Paraneoplastic renal lesions are mainly glomerular. Predominant glomerular lesions may be suspected in the presence of proteinuria (especially over 1g/day) or nephrotic syndrome, microscopic or painless gross hematuria without blood clots, arterial hypertension, and/or decreased glomerular filtration rate and progressive renal disease. A nephrotic syndrome is defined by biological criteria: proteinuria greater than3g/day, hypoprotidemia (less than 60g/l) and hypoalbuminemia (less than 25 g/l), leading to edema. Percutaneous renal biopsy is mandatory to formally establish the diagnosis of the glomerulopathy, but it can be considered, depending of life expectancy [7]. Glomerular lesions revealed by nephrotic syndrom have been known to be associated with both chronic lymphocytic leukemia, and non hodgkin’s lymphoma, particulary B cell lymphoma, but rarely described in T cell lymphoma. The pathogenesis of renal disease in lymphoma is poorly understood [8].

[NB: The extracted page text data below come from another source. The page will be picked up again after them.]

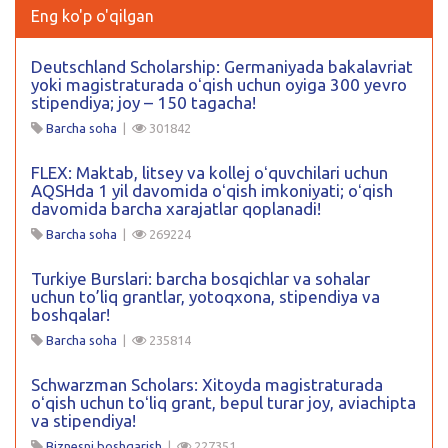
Eng ko'p o'qilgan
Deutschland Scholarship: Germaniyada bakalavriat
yoki magistraturada oʻqish uchun oyiga 300 yevro
stipendiya; joy – 150 tagacha!
Barcha soha
|
301842
FLEX: Maktab, litsey va kollej oʻquvchilari uchun
AQSHda 1 yil davomida oʻqish imkoniyati; oʻqish
davomida barcha xarajatlar qoplanadi!
Barcha soha
|
269224
Turkiye Burslari: barcha bosqichlar va sohalar
uchun to’liq grantlar, yotoqxona, stipendiya va
boshqalar!
Barcha soha
|
235814
Schwarzman Scholars: Xitoyda magistraturada
oʻqish uchun toʻliq grant, bepul turar joy, aviachipta
va stipendiya!
Biznesni boshqarish
|
227351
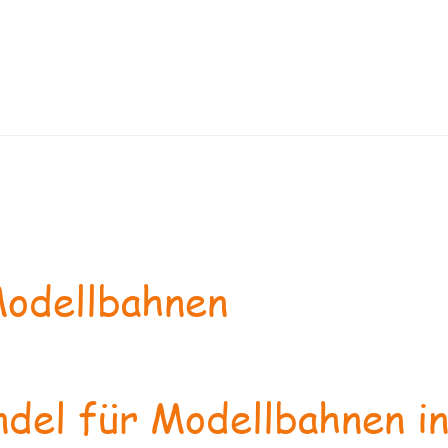
odellbahnen
del für Modellbahnen in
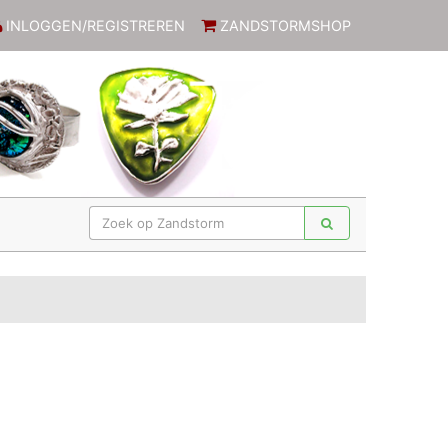
INLOGGEN/REGISTREREN
ZANDSTORMSHOP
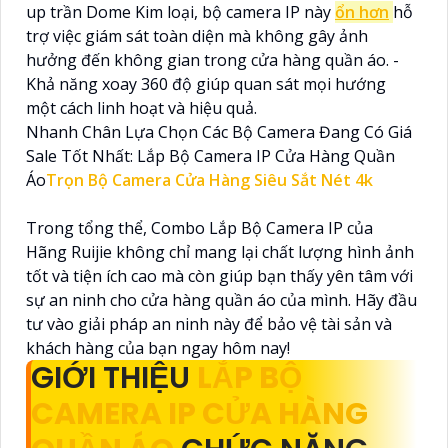
up trần Dome Kim loại, bộ camera IP này
ổn hơn
hỗ
trợ việc giám sát toàn diện mà không gây ảnh
hưởng đến không gian trong cửa hàng quần áo. -
Khả năng xoay 360 độ giúp quan sát mọi hướng
một cách linh hoạt và hiệu quả.
Nhanh Chân Lựa Chọn Các Bộ Camera Đang Có Giá
Sale Tốt Nhất: Lắp Bộ Camera IP Cửa Hàng Quần
Áo
Trọn Bộ Camera Cửa Hàng Siêu Sắt Nét 4k
Trong tổng thể, Combo Lắp Bộ Camera IP của
Hãng Ruijie không chỉ mang lại chất lượng hình ảnh
tốt và tiện ích cao mà còn giúp bạn thấy yên tâm với
sự an ninh cho cửa hàng quần áo của mình. Hãy đầu
tư vào giải pháp an ninh này để bảo vệ tài sản và
khách hàng của bạn ngay hôm nay!
GIỚI THIỆU
LẮP BỘ
CAMERA IP CỬA HÀNG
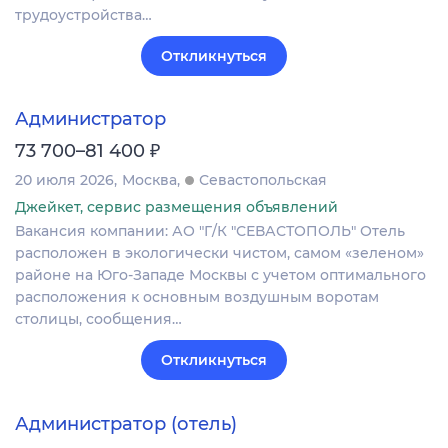
трудоустройства…
Откликнуться
Администратор
₽
73 700–81 400
20 июля 2026
Москва
Севастопольская
Джейкет, сервис размещения объявлений
Вакансия компании: АО "Г/К "СЕВАСТОПОЛЬ" Отель
расположен в экологически чистом, самом «зеленом»
районе на Юго-Западе Москвы с учетом оптимального
расположения к основным воздушным воротам
столицы, сообщения…
Откликнуться
Администратор (отель)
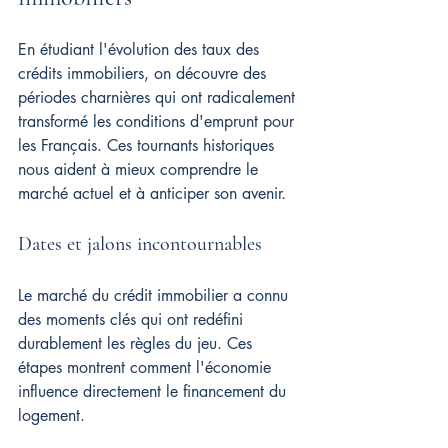
En étudiant l'évolution des taux des 
crédits immobiliers, on découvre des 
périodes charnières qui ont radicalement 
transformé les conditions d'emprunt pour 
les Français. Ces tournants historiques 
nous aident à mieux comprendre le 
marché actuel et à anticiper son avenir.
Dates et jalons incontournables
Le marché du crédit immobilier a connu 
des moments clés qui ont redéfini 
durablement les règles du jeu. Ces 
étapes montrent comment l'économie 
influence directement le financement du 
logement.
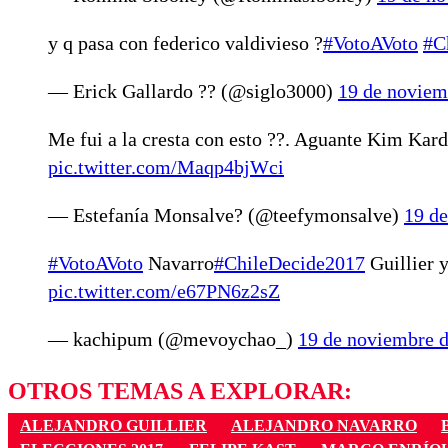
y q pasa con federico valdivieso ?
#VotoAVoto
#C
— Erick Gallardo ?? (@siglo3000)
19 de noviem
Me fui a la cresta con esto ??. Aguante Kim Kar
pic.twitter.com/Maqp4bjWci
— Estefanía Monsalve? (@teefymonsalve)
19 d
#VotoAVoto
Navarro
#ChileDecide2017
Guillier 
pic.twitter.com/e67PN6z2sZ
— kachipum (@mevoychao_)
19 de noviembre 
OTROS TEMAS A EXPLORAR:
ALEJANDRO GUILLIER
ALEJANDRO NAVARRO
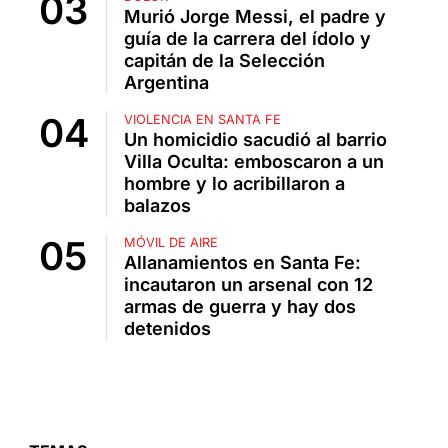
Murió Jorge Messi, el padre y
guía de la carrera del ídolo y
capitán de la Selección
Argentina
VIOLENCIA EN SANTA FE
Un homicidio sacudió al barrio
Villa Oculta: emboscaron a un
hombre y lo acribillaron a
balazos
MÓVIL DE AIRE
Allanamientos en Santa Fe:
incautaron un arsenal con 12
armas de guerra y hay dos
detenidos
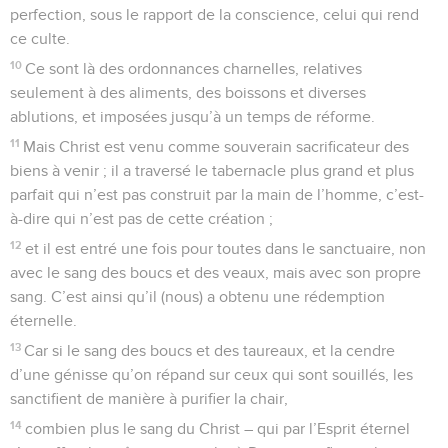
perfection, sous le rapport de la conscience, celui qui rend
ce culte.
10
Ce sont là des ordonnances charnelles, relatives
seulement à des aliments, des boissons et diverses
ablutions, et imposées jusqu’à un temps de réforme.
11
Mais Christ est venu comme souverain sacrificateur des
biens à venir ; il a traversé le tabernacle plus grand et plus
parfait qui n’est pas construit par la main de l’homme, c’est-
à-dire qui n’est pas de cette création ;
12
et il est entré une fois pour toutes dans le sanctuaire, non
avec le sang des boucs et des veaux, mais avec son propre
sang. C’est ainsi qu’il (nous) a obtenu une rédemption
éternelle.
13
Car si le sang des boucs et des taureaux, et la cendre
d’une génisse qu’on répand sur ceux qui sont souillés, les
sanctifient de manière à purifier la chair,
14
combien plus le sang du Christ – qui par l’Esprit éternel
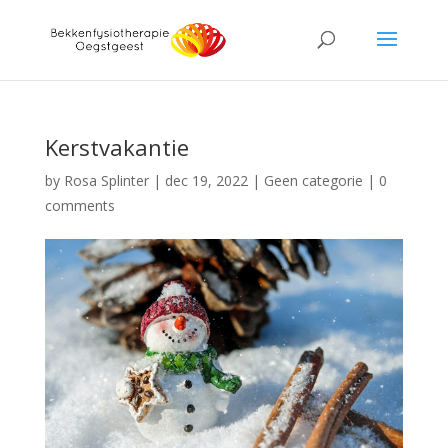
Kerstvakantie
by
Rosa Splinter
|
dec 19, 2022
|
Geen categorie
|
0
comments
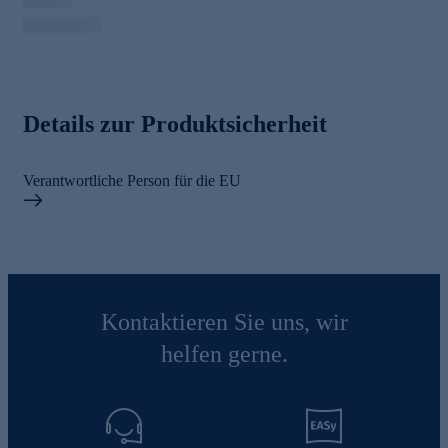
Details zur Produktsicherheit
Verantwortliche Person für die EU
Kontaktieren Sie uns, wir
helfen gerne.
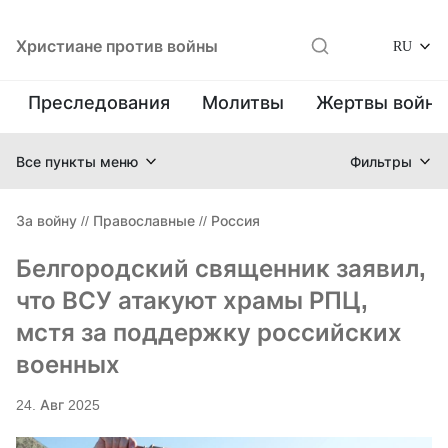
Христиане против войны
RU
Преследования
Молитвы
Жертвы войн
Все пункты меню
Фильтры
За войну
//
Православные
//
Россия
Белгородский священник заявил,
что ВСУ атакуют храмы РПЦ,
мстя за поддержку российских
военных
24. Авг 2025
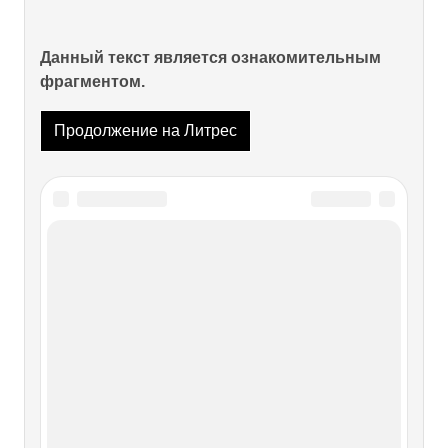
Данный текст является ознакомительным
фрагментом.
Продолжение на Литрес
Читайте также
Самый маленький герой
Самый маленький герой Со своими необычными
внешними данными этот актер просто обречен на роли в
сказочных и фантастических фильмах. Более того, он
практически вырос на их съемочных площадках.На
русский язык имя Дэвиса обычно переносят, как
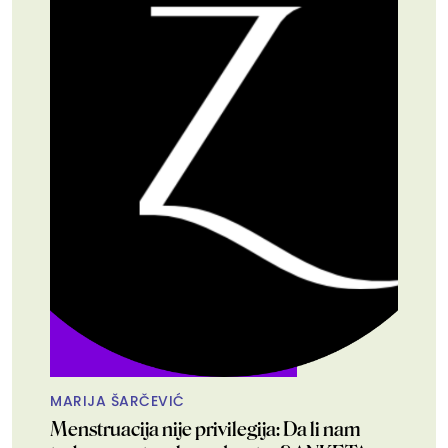
MARIJA ŠARČEVIĆ
Menstruacija nije privilegija: Da li nam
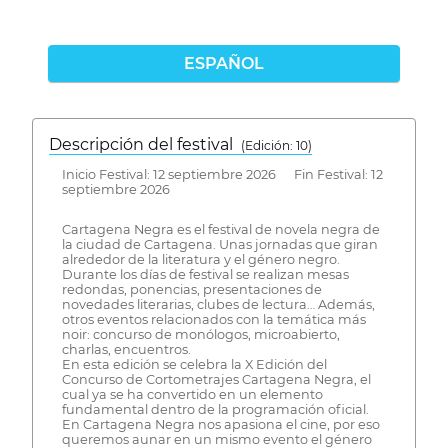
ESPAÑOL
Descripción del festival
( Edición: 10)
Inicio Festival: 12 septiembre 2026 Fin Festival: 12
septiembre 2026
Cartagena Negra es el festival de novela negra de
la ciudad de Cartagena. Unas jornadas que giran
alrededor de la literatura y el género negro.
Durante los días de festival se realizan mesas
redondas, ponencias, presentaciones de
novedades literarias, clubes de lectura… Además,
otros eventos relacionados con la temática más
noir: concurso de monólogos, microabierto,
charlas, encuentros.
En esta edición se celebra la X Edición del
Concurso de Cortometrajes Cartagena Negra, el
cual ya se ha convertido en un elemento
fundamental dentro de la programación oficial.
En Cartagena Negra nos apasiona el cine, por eso
queremos aunar en un mismo evento el género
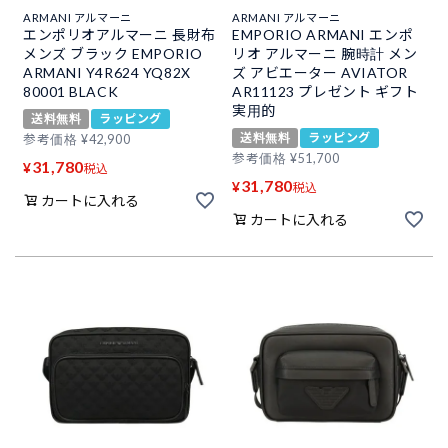
ARMANI アルマーニ
ARMANI アルマーニ
エンポリオアルマーニ 長財布
EMPORIO ARMANI エンポ
メンズ ブラック EMPORIO
リオ アルマーニ 腕時計 メン
ARMANI Y4R624 YQ82X
ズ アビエーター AVIATOR
80001 BLACK
AR11123 プレゼント ギフト
実用的
送料無料
ラッピング
送料無料
ラッピング
参考価格
¥
42,900
参考価格
¥
51,700
31,780
¥
税込
31,780
¥
税込
カートに入れる
カートに入れる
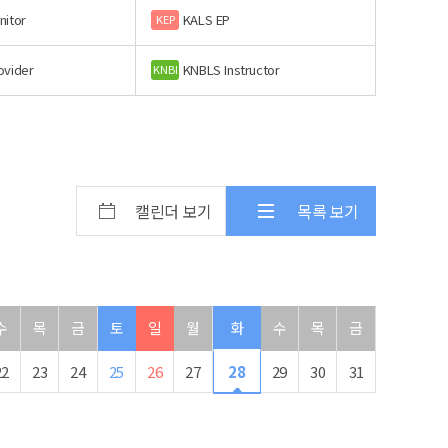
nitor
KALS EP
KEP
ovider
KNBLS Instructor
KNBI
캘린더 보기
목록 보기
수
목
금
토
일
월
화
수
목
금
22
23
24
25
26
27
28
29
30
31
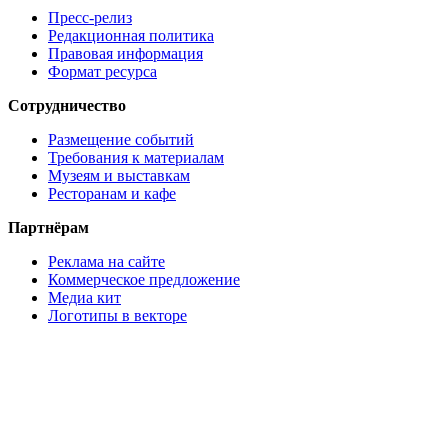
Пресс-релиз
Редакционная политика
Правовая информация
Формат ресурса
Сотрудничество
Размещение событий
Требования к материалам
Музеям и выставкам
Ресторанам и кафе
Партнёрам
Реклама на сайте
Коммерческое предложение
Медиа кит
Логотипы в векторе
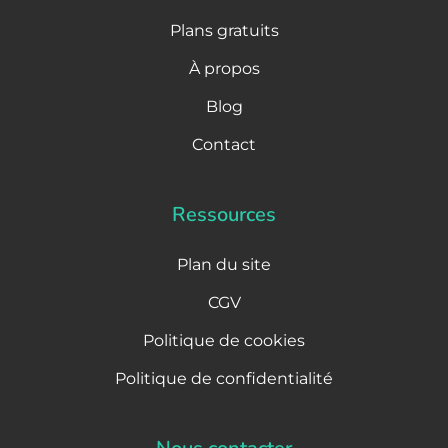
Plans gratuits
À propos
Blog
Contact
Ressources
Plan du site
CGV
Politique de cookies
Politique de confidentialité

Shaloub first hypothesized that the T cell dysfunction is the consequence of a chemical mediator that caused glomerular dysfunction secondary to the alteration of the glomerular basement membrane [9]. Lagrue et al, cultured peripheral lymphocytes from patients having nephrotic syndrome and found an inflammatory lymphokine factor that enhanced vascular permeability [10].


The primary treatment of patients with cancer and paraneoplastic nephrotic syndrome should be directed at the cancer. The standard options in stage IV on mycosis fungoide is palliative chemotherapy. The most effective and commonly used combinations are CHOP (cyclophosphamide, Doxorubicin,Vincristin and prednisone), and CVP (Cyclophosphamide-vindésine-Prednisone) regimens. In spite of complete response rate of 80-100%, the median duration of response to chemotherapy is shorter than 1 year. The symptomatic treatment of the nephrotic syndrome by diuretics is justified. In the majority of patients, the use of furosemide with sodium and water restriction is sufficient. The association of nephrotic syndrome with mycosis fungoide seems to be a factor of poor prognosis. This justifies the adoption of multidisciplinary approach with nephrologists and oncologists.




The development of nephrotic syndrom secondary to mycosis fungoides is rare. It should suggest a paraneoplastic syndrome that caused glomerular disease. The treatment is based on the treatment of the malignant lymphoma by chemotherapy.



Competing interests

The authors declare no competing interests.